As Andriole noted, the trends of cloud computing and image-sharing are related. With services like eMix, images and other medical information are increasingly being shared via the cloud.
This approach overcomes the longstanding problem of how to trade images between facilities whose IT systems don’t talk to each other. It improves upon such older workaround solutions as burning the files to CDs or sending them on virtual private networks (VPNs).
Another trend Andriole discussed was optimizing workflow. Using eMix is about as easy as emailing a cool Web link to your friend. It replaces the time- and labor-intensive process of burning files to CDs and sending them via courier or express mail, or uploading them to VPNs.
With VPNs, an IT staffer generally has to babysit the uploading process and will usually spend a significant portion of his/her work time just maintaining and troubleshooting the networks.

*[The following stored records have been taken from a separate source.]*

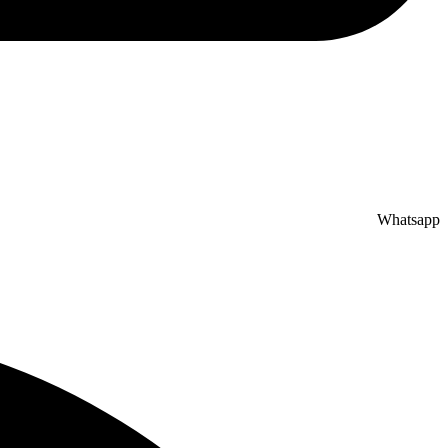
Whatsapp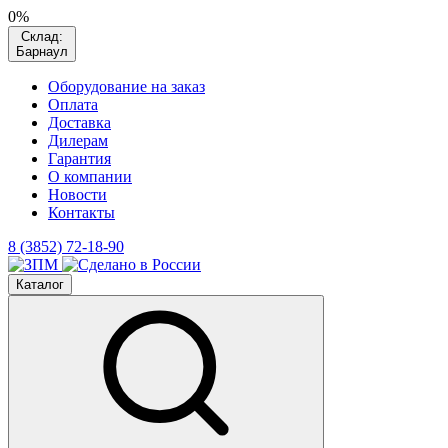
0%
Склад:
Барнаул
Оборудование на заказ
Оплата
Доставка
Дилерам
Гарантия
О компании
Новости
Контакты
8 (3852) 72-18-90
Каталог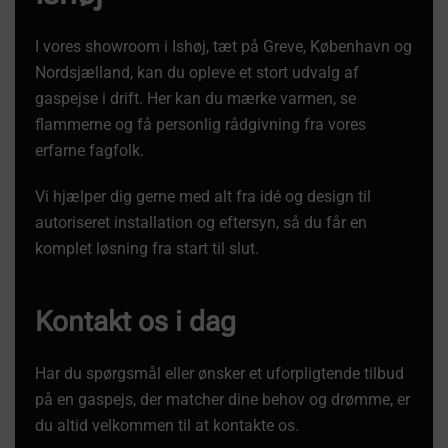
I vores showroom i Ishøj, tæt på Greve, København og
Nordsjælland, kan du opleve et stort udvalg af
gaspejse i drift. Her kan du mærke varmen, se
flammerne og få personlig rådgivning fra vores
erfarne fagfolk.
Vi hjælper dig gerne med alt fra idé og design til
autoriseret installation og eftersyn, så du får en
komplet løsning fra start til slut.
Kontakt os i dag
Har du spørgsmål eller ønsker et uforpligtende tilbud
på en gaspejs, der matcher dine behov og drømme, er
du altid velkommen til at kontakte os.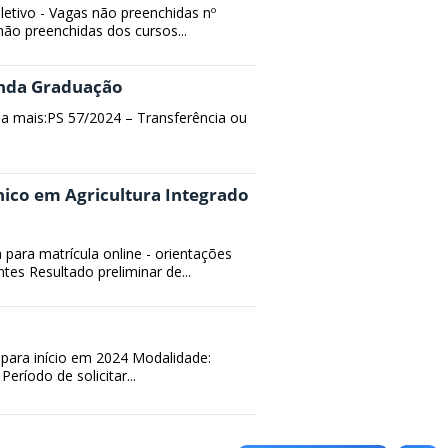
letivo - Vagas não preenchidas nº
não preenchidas dos cursos...
unda Graduação
a mais:PS 57/2024 – Transferência ou
ico em Agricultura Integrado
para matrícula online - orientações
s Resultado preliminar de...
para início em 2024 Modalidade:
eríodo de solicitar...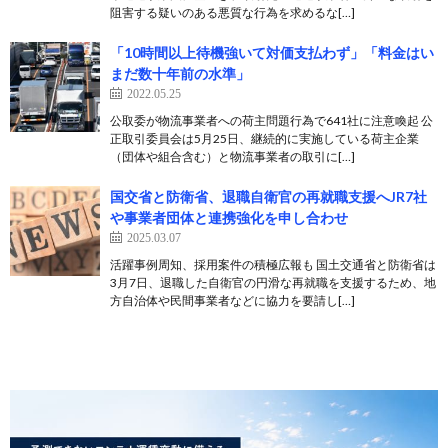
阻害する疑いのある悪質な行為を求めるな[…]
「10時間以上待機強いて対価支払わず」「料金はい
まだ数十年前の水準」
2022.05.25
公取委が物流事業者への荷主問題行為で641社に注意喚起 公
正取引委員会は5月25日、継続的に実施している荷主企業
（団体や組合含む）と物流事業者の取引に[…]
国交省と防衛省、退職自衛官の再就職支援へJR7社
や事業者団体と連携強化を申し合わせ
2025.03.07
活躍事例周知、採用案件の積極広報も 国土交通省と防衛省は
3月7日、退職した自衛官の円滑な再就職を支援するため、地
方自治体や民間事業者などに協力を要請し[…]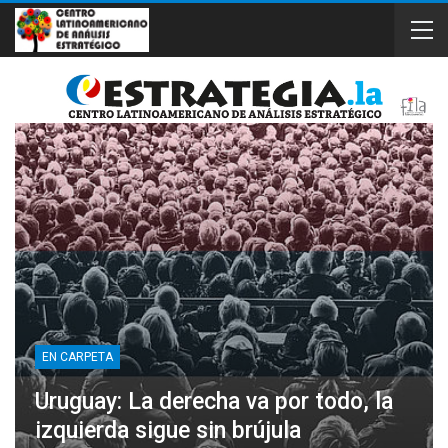
EN CARPETA
Uruguay: La derecha va por todo, la
izquierda sigue sin brújula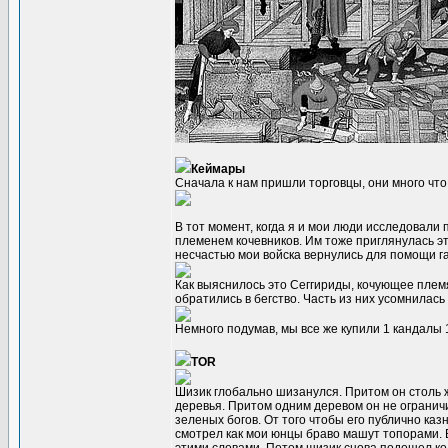
Кеймары
Сначала к нам пришли торговцы, они много что
В тот момент, когда я и мои люди исследовал
племенем кочевников. Им тоже приглянулась эт
несчастью мои войска вернулись для помощи г
Как выяснилось это Сеггириды, кочующее плем
обратились в бегство. Часть из них усомнилас
Немного подумав, мы все же купили 1 кандалы 1
TOR
Шизик глобально шизанулся. Притом он столь ж
деревья. Притом одним деревом он не ограничи
зеленых богов. От того чтобы его публично ка
смотрел как мои юнцы браво машут топорами. В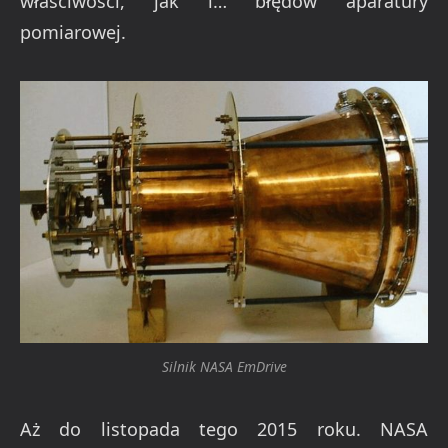
właściwości, jak i… błędów aparatury
pomiarowej.
Silnik NASA EmDrive
Aż do listopada tego 2015 roku. NASA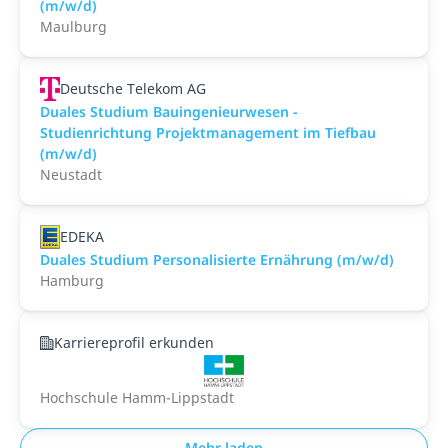
(m/w/d)
Maulburg
Deutsche Telekom AG
Duales Studium Bauingenieurwesen -
Studienrichtung Projektmanagement im Tiefbau
(m/w/d)
Neustadt
EDEKA
Duales Studium Personalisierte Ernährung (m/w/d)
Hamburg
Karriereprofil erkunden
Hochschule Hamm-Lippstadt
Mehr laden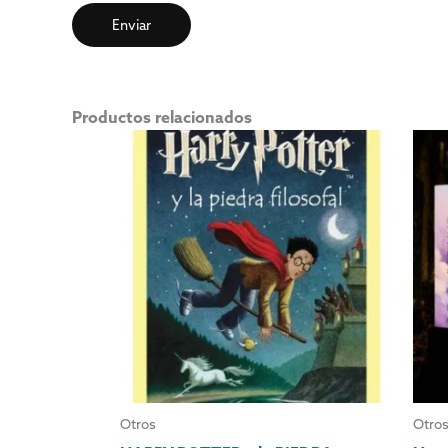
Productos relacionados
Otros
Otro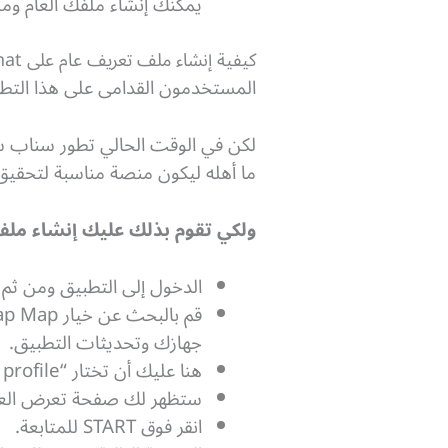
يمكنك إنشاء ملفك العام ومن 
كيفية إنشاء ملف تعريف عام على Snapchat
المستخدمون القدامى على هذا التطب
لكن في الوقت الحالي تطور سناب شا
ما أهله ليكون منصة مناسبة لتحقيق 
ولكي تقوم بذلك عليك إنشاء ملف 
الدخول إلى التطبيق ومن ثم 
جهازك وتحديثات التطبيق.
هنا عليك أن تختار “Create a public profile”.
ستظهر لك صفحة تعرض العديد من 
انقر فوق START للمتابعة.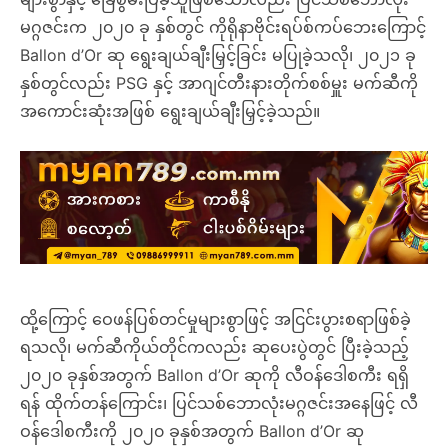
မဂ္ဂဇင်းက ၂၀၂၀ ခု နှစ်တွင် ကိုရိုနာဗိုင်းရပ်စ်ကပ်ဘေးကြောင့်
Ballon d’Or ဆု ရွေးချယ်ချီးမြှင့်ခြင်း မပြုခဲ့သလို၊ ၂၀၂၁ ခု
နှစ်တွင်လည်း PSG နှင့် အာဂျင်တီးနားတိုက်စစ်မှူး မက်ဆီကို
အကောင်းဆုံးအဖြစ် ရွေးချယ်ချီးမြှင့်ခဲ့သည်။
ထို့ကြောင့် ဝေဖန်ပြစ်တင်မှုများစွာဖြင့် အငြင်းပွားစရာဖြစ်ခဲ့
ရသလို၊ မက်ဆီကိုယ်တိုင်ကလည်း ဆုပေးပွဲတွင် ပြီးခဲ့သည့်
၂၀၂၀ ခုနှစ်အတွက် Ballon d’Or ဆုကို လီဝန်ဒေါစကီး ရရှိ
ရန် ထိုက်တန်ကြောင်း၊ ပြင်သစ်ဘောလုံးမဂ္ဂဇင်းအနေဖြင့် လီ
ဝန်ဒေါစကီးကို ၂၀၂၀ ခုနှစ်အတွက် Ballon d’Or ဆု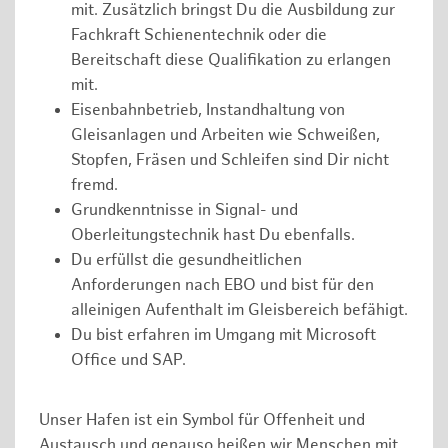
mit. Zusätzlich bringst Du die Ausbildung zur
Fachkraft Schienentechnik oder die
Bereitschaft diese Qualifikation zu erlangen
mit.
Eisenbahnbetrieb, Instandhaltung von
Gleisanlagen und Arbeiten wie Schweißen,
Stopfen, Fräsen und Schleifen sind Dir nicht
fremd.
Grundkenntnisse in Signal- und
Oberleitungstechnik hast Du ebenfalls.
Du erfüllst die gesundheitlichen
Anforderungen nach EBO und bist für den
alleinigen Aufenthalt im Gleisbereich befähigt.
Du bist erfahren im Umgang mit Microsoft
Office und SAP.
Unser Hafen ist ein Symbol für Offenheit und
Austausch und genauso heißen wir Menschen mit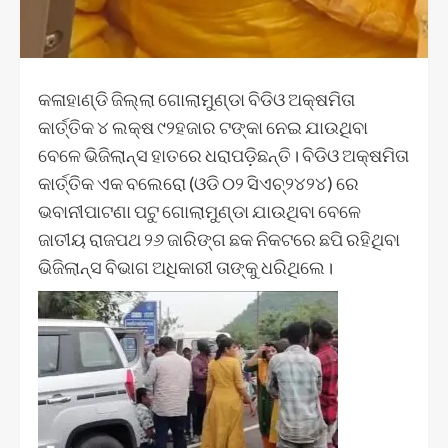
କଳାହାଣ୍ଡି ଜିଲ୍ଲା ଗୋଲାମୁଣ୍ଡା ବିଡିଓ ଅକ୍ଷମିତା
କାର୍ତ୍ତିକ ୪ ଲକ୍ଷ ୯୨ହଜାର ଟଙ୍କା ନେଇ ଯାଉଥିବା
ବେଳେ ଭିଜିଲାନ୍ସ ହାତରେ ଧରାପଡ଼ିଛନ୍ତି। ବିଡିଓ ଅକ୍ଷମିତା
କାର୍ତ୍ତିକ ଏକ ବଲେରୋ (ଓଡି ୦୨ ସିଏଚ୍୨୪୨୪) ରେ
ଭବାନୀପାଟଣା ପଟୁ ଗୋଲାମୁଣ୍ଡା ଯାଉଥିବା ବେଳେ
ଜାତୀୟ ରାଜପଥ ୨୬ ଜାରିଙ୍ଗ ଛକ ନିକଟରେ ଛପି ରହିଥିବା
ଭିଜିଲାନ୍ସ ବିଭାଗ ଅଧିକାରୀ ତାଙ୍କୁ ଧରିଥିଲେ।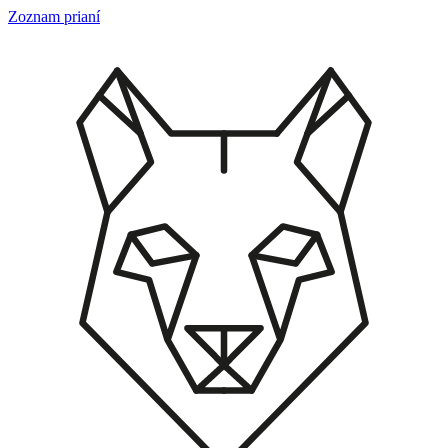
Skip
Zoznam prianí
to
content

Finally, Andriole showed how cloud-based sharing of medical files is addressing public concerns about radiation overdoses. The general press has reported on overdose problems at hospitals around the country throughout the last year, including the overuse of high-dosage modalities like CT scans.
Sharing files by burning them to CDs is a significant reason for redundant CT scans and other redundant imaging. That’s because the files are sometimes lost in transit, don’t open if they do arrive, or arrive too late to be useful in emergency cases.
Transfers using the cloud take just a few minutes and open dependably. As Andriole also said, this kind of technology promises to keep repeat imaging to a minimum and thereby minimize the radiation overdoses. Reducing the risk of radiation overdose while optimizing trauma care, for example, is one reason UC San Diego is now using eMix.
Thank you, Katherine Andriole, for informing the SIIM audience about the multiple benefits of cloud-based file-sharing.